====== Input records ======

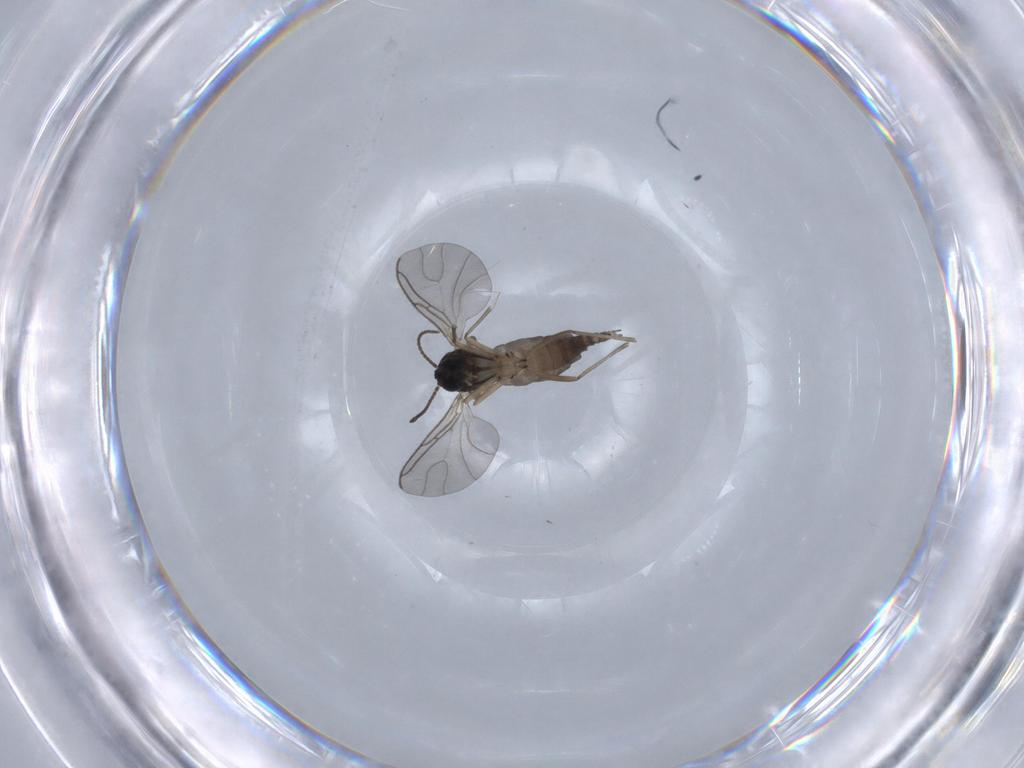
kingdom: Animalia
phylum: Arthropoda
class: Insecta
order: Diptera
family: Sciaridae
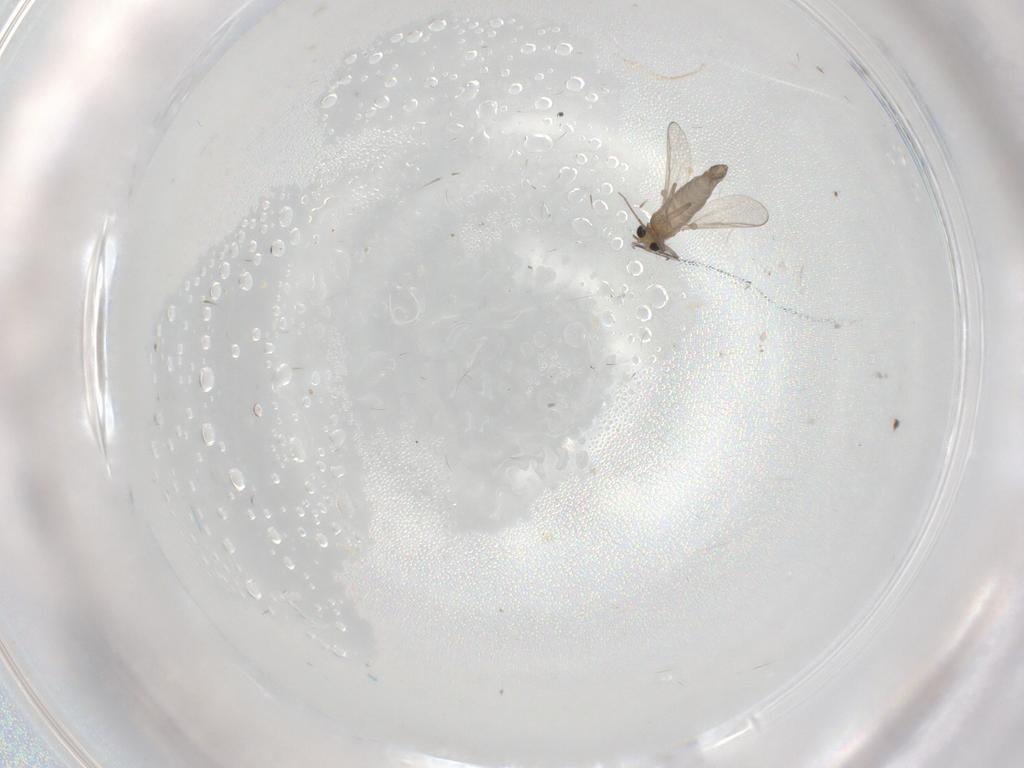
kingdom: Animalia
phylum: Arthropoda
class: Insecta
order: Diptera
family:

======

# Given request:
Copy out the listing above without the pictures, switching every "family" to "familia" and changing nothing else.

# Result of the exercise:
kingdom: Animalia
phylum: Arthropoda
class: Insecta
order: Diptera
familia: Sciaridae
kingdom: Animalia
phylum: Arthropoda
class: Insecta
order: Diptera
familia:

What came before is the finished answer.